Governance Statement

Liability & Governance

A public boundary statement for authority, responsibility, refusal, and execution-time control across Moral Clarity AI systems.

Binding Position

Human authority remains non-delegable.

The system is a tool. Humans retain decision authority. Organizations retain accountability. Liability does not migrate into software.
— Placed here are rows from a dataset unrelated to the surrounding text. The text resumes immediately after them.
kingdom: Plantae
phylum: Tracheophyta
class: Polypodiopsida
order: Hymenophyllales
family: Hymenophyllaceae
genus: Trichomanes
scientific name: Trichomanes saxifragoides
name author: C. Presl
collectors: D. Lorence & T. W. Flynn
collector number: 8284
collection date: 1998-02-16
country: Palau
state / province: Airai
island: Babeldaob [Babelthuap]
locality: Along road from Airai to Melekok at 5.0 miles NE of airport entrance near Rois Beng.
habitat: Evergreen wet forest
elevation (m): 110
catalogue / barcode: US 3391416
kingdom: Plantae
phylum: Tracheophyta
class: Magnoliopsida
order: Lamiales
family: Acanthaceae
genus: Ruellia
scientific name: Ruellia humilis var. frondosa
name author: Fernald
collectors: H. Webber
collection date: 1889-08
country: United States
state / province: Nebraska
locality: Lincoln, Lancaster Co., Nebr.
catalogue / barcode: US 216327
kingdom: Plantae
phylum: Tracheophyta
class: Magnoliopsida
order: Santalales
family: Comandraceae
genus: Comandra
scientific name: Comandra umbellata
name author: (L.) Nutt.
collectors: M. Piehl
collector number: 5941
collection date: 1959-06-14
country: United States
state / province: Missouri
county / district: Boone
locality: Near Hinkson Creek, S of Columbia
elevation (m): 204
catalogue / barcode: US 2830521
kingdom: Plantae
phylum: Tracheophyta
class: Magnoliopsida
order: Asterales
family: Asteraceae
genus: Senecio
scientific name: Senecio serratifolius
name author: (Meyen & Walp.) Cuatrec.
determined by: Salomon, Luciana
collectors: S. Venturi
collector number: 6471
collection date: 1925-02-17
If authority, responsibility, or liability cannot be clearly located for a use case, the system must not be deployed in that context.

Controls

What must remain true

  • Humans decide
  • Organizations remain accountable
  • Execution is constrained at runtime
  • Refusal is mandatory where boundaries fail
  • Authority cannot be delegated to the system
  • Traceability is required for legitimacy
01

Legal Status and Scope

Moral Clarity AI systems are tools. They are not legal subjects, autonomous agents, or bearers of rights, duties, interests, or liability. Governance obligations attach to natural persons and legal entities involved in design, deployment, and use.

02

Allocation of Authority

Authority to make binding decisions remains with identified human actors and the deploying organization. The system provides assistance, does not exercise final discretion, and does not initiate irreversible actions independently.

03

Responsibility and Liability

Responsibility and liability for outputs, recommendations, and downstream effects remain with the deploying organization and designated human decision-makers. Liability is not transferred to software.

04

Refusal, Interruption, and Human Override

Refusal and non-action are mandatory capabilities. The system must halt, deny, or escalate when authority, state, or consequence boundaries are insufficient for legitimate continuation.

05

Execution Constraints

Operational constraints are defined externally by humans and enforced at execution time. No learned behavior, optimization objective, or internal system state may supersede these controls.

06

Transparency, Logging, and Auditability

Material system actions should be logged to show who authorized use, who reviewed or approved outcomes, when refusals occurred, and why execution was permitted or denied.

Prohibitions

What the system may not become

  • No legal personhood
  • No autonomous decision authority
  • No liability transfer to the system
  • No override of external constraints
  • No anthropomorphic governance framing
  • No deployment where accountability is unclear
Operational Boundary

No basis → no path → no action.

Legitimate execution requires valid state, real authority, and a constrained action path. Where that basis fails, execution must halt, deny, or escalate.